▶ _Exercise description_:
Transcribe the passage of the article on McCarthy's 2023 agenda starting with "McCarthy added that" and going on through "oppose their efforts.".

▶ _Study text_:
==========

McCarthy Previews GOP Agenda for 2023

McCarthy Previews GOP Agenda for 2023

Aaron Bernstein

With Republicans widely expected to win control of the House in Tuesday’s midterm election, Minority Leader Kevin McCarthy (R-CA) is the leading candidate to become the next speaker, and this weekend he talked to CNN about what he plans to do if he is on control of the House starting in January.

“The first thing you’ll see is a bill to control the border first,” he told CNN’s Melanie Zanona. “You’ve got to get control over the border. You’ve had almost 2 million people just this year alone coming across.”

McCarthy added that he would like to use the death penalty for drug traffickers bringing fentanyl into the country, and to see the U.S. revive the Trump administration policy that required immigrants at the Southern border to remain in Mexico until the date of their immigration hearings in the U.S.

It’s not clear, however, how Republicans would be able to force President Joe Biden to reconsider his suspension of that policy – or indeed make any substantial changes at the Southern border without reaching an agreement with a White House that is likely to oppose their efforts.

==========

▶ _Supplied material_:
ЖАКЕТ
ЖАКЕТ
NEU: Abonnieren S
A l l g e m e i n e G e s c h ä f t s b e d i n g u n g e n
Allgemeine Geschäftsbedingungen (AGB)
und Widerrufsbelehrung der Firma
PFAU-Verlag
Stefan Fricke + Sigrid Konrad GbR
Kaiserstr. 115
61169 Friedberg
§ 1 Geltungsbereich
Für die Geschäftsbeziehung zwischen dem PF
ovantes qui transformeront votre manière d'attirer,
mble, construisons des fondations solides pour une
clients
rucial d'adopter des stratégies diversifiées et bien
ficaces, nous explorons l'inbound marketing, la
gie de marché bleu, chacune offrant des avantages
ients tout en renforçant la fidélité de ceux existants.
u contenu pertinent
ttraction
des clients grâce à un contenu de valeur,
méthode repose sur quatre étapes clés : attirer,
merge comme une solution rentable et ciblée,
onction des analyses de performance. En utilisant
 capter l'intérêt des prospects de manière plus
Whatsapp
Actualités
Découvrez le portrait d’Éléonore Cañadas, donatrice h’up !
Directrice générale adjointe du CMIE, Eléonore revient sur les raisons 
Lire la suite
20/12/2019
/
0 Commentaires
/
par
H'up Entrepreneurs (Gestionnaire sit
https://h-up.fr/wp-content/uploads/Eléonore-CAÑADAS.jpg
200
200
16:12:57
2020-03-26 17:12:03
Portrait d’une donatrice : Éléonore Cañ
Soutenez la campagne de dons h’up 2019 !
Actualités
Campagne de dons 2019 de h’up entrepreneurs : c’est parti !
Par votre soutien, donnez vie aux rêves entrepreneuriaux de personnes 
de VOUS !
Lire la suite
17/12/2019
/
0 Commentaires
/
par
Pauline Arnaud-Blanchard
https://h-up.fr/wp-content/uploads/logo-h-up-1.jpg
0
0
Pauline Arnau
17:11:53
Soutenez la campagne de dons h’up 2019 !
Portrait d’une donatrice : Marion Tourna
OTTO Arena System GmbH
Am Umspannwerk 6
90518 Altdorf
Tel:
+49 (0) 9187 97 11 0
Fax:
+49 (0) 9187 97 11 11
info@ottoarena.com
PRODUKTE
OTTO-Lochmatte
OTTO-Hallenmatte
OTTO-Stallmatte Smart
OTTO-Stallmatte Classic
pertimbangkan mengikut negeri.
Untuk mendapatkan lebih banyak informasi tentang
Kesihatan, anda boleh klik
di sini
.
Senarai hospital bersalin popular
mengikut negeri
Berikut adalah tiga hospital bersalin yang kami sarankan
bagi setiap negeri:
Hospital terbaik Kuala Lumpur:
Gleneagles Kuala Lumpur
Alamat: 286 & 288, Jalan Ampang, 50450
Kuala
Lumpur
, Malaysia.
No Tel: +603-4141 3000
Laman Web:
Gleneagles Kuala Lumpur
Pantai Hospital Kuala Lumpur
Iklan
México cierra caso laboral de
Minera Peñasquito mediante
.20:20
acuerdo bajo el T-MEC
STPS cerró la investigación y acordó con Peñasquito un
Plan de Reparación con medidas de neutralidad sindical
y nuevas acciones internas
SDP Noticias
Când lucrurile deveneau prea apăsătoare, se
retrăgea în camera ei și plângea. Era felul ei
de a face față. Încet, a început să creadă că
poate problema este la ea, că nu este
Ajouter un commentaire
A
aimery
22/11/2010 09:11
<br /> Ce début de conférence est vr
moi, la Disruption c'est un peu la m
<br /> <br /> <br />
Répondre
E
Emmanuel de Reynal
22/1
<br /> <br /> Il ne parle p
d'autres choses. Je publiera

==========

▶ _Solution_:
McCarthy added that he would like to use the death penalty for drug traffickers bringing fentanyl into the country, and to see the U.S. revive the Trump administration policy that required immigrants at the Southern border to remain in Mexico until the date of their immigration hearings in the U.S.

It’s not clear, however, how Republicans would be able to force President Joe Biden to reconsider his suspension of that policy – or indeed make any substantial changes at the Southern border without reaching an agreement with a White House that is likely to oppose their efforts.